Posted on February 10, 2010. Filed under: Courts, Parole, The Law |

Sacramento Bee

by Andy Furillo

Published Wednesday, Feb. 10, 2010

Saying it was a “formula for disaster,” a Sacramento judge today blocked the Sheriff’s Department from granting any more early releases to inmates it is holding in the county’s jail facilities.

Sheriff’s officials began the releases last week in response to a bill passed last year and signed into law by Gov. Arnold Schwarzenegger that will have the effect of reducing the state prison population by about 6,300 inmates, mostly through parole changes.

In his ruling today, Sacramento Superior Court Judge Loren E. McMaster granted a temporary restraining order that was requested by the deputy sheriff’s union. McMaster said in his two-page written ruling that the new state law only applies to state prisoners, not county jail inmates. The judge set a March 3 hearing date for the union’s request for a preliminary injunction.

The union’s lawyer, David P. Mastagni, argued in a hearing today that the release of the estimated 200 inmates since Jan. 25 before their previously-set release dates, combined with the layoffs of 122 sheriff’s deputies since August, posed a public safety problem for the county.

McMaster agreed.

“Releasing inmates early by the application of a law intended only for those in the state prison population at the same time that deputies in the field are being substantially reduced is a formula for disaster,” McMaster wrote.

The judge also agreed with Mastagni’s argument that the early releases violated the 2008 Victim’s Bill of Rights passed by the state’s voters. The so-called “Marsy’s Law” requires victims to be notified if and when the offenders convicted for the crimes against them are released early.

Mastagni, in his arguments in court today, argued that the “irreparable harm” of the early release program was evident last week when an inmate who got out of jail 16 days early was arrested for the attempted rape of a woman at the Loaves and Fishes complex for the homeless north of downtown.

“There’s nothing hypothetical about it,” Mastagni said.

Sacramento Sheriff John McGinness said he was “generally pleased” with the decision.

“My goal was not different from that of the Deputy Sheriffs Association,” McGinness said in a telephone interview today. “I did not want these people released.”

McGinness said he opened the jail gates to the inmates before their time was up based on “the opinions of counsel” that the new law applied to county inmates as well as state prisoners.

At today’s hearing, Deputy County Counsel James R. Wood argued that the deputies’ union did not have standing to bring the case that named the county and the state corrections department as defendants. Wood noted in his verbal arguments that the alleged attack at Loaves and Fishes occurred in city territory and not in the sheriff’s patrol jurisdiction.
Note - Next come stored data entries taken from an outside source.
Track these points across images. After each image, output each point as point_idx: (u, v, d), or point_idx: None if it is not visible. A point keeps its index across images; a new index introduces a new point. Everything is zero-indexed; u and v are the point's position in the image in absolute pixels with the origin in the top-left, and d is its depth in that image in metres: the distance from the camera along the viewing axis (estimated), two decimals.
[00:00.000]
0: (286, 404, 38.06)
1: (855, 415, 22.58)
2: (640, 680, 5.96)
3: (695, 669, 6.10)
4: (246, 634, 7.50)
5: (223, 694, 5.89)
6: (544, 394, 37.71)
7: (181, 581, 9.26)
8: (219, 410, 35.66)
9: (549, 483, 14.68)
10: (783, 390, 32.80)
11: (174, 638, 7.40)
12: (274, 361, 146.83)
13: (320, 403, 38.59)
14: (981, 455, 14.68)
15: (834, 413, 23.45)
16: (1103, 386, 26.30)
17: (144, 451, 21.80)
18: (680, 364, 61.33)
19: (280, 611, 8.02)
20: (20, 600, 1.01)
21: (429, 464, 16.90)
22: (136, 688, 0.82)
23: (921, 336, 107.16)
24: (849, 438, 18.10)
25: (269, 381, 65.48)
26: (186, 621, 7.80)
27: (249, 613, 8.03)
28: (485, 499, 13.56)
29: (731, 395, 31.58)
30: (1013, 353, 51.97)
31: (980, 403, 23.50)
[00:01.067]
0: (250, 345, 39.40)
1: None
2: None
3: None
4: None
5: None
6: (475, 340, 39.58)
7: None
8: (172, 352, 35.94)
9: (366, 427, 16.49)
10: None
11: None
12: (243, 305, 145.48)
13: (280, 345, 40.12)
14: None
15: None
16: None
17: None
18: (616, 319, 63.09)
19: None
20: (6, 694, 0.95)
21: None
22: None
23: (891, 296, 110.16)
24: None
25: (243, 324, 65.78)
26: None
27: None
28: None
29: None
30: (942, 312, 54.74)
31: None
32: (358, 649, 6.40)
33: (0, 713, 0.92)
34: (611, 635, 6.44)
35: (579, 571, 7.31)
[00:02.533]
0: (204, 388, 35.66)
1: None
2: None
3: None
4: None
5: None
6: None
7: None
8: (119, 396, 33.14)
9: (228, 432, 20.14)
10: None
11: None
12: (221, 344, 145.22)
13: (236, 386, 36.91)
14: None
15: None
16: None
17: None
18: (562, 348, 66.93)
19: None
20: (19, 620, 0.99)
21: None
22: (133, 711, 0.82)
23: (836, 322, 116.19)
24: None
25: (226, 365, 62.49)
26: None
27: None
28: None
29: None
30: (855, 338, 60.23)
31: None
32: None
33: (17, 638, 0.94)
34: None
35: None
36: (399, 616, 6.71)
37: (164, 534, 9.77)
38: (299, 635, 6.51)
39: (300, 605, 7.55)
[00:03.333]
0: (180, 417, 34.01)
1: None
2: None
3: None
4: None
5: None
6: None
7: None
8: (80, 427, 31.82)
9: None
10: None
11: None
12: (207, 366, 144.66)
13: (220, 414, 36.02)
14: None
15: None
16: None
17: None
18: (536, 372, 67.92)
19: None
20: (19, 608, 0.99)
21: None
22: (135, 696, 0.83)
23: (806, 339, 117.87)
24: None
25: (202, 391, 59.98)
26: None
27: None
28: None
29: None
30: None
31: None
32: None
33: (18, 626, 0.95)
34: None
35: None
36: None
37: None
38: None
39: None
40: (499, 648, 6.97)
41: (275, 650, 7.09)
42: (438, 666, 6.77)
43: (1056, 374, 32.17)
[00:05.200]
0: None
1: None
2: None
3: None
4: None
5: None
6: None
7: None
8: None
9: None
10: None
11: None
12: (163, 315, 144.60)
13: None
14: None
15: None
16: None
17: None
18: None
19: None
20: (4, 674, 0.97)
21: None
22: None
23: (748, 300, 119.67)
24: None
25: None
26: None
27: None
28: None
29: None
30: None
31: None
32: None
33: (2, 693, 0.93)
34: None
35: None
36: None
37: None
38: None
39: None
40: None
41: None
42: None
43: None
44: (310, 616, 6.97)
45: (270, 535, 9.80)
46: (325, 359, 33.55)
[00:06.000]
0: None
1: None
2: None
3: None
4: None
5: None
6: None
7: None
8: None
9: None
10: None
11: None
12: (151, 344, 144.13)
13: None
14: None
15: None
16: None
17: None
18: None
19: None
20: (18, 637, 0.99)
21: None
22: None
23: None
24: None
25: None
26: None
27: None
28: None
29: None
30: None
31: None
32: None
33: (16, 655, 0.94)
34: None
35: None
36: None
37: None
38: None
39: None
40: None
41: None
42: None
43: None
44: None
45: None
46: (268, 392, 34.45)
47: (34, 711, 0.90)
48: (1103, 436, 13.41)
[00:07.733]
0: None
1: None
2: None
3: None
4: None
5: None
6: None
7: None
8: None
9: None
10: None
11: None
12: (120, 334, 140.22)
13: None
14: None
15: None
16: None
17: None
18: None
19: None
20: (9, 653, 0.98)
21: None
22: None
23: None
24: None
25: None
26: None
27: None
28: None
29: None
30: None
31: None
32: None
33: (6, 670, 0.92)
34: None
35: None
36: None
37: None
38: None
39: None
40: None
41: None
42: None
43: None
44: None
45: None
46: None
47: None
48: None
Wood said that no deputies have suffered any injuries as a result of the releases, to which McMaster replied from the bench, “We have to wait ’til somebody gets hurt?”

The county lawyer also said there has been no evidence of increased criminal activity as a result of the early releases. He argued that the legislative intent of last year’s bill was for it to apply to county inmates as well as state prisoners.

Wood said the union incorrectly characterized the inmates who are being released as dangerous.

“When the plaintiff comes in and says we have these dangerous criminals being released, they want to classify all inmates as dangerous,” Wood said.

Last year’s bill said that only inmates not characterized as “serious” or “violent,” according to classifications outlined in the state’s “three-strikes” law, or as sex offenders, are eligible for the early releases.

In his ruling, McMaster said the early releases “put the deputies in the field more at risk than they would be” without them

McMaster said he believes the union is likely to prevail on the merits of the suit and that the “balance of hardship” if the releases remain in effect could hurt the general public.

“Public safety is compromised by releasing county jail inmates into (the) community when they have not completed their sentence,” McMaster wrote.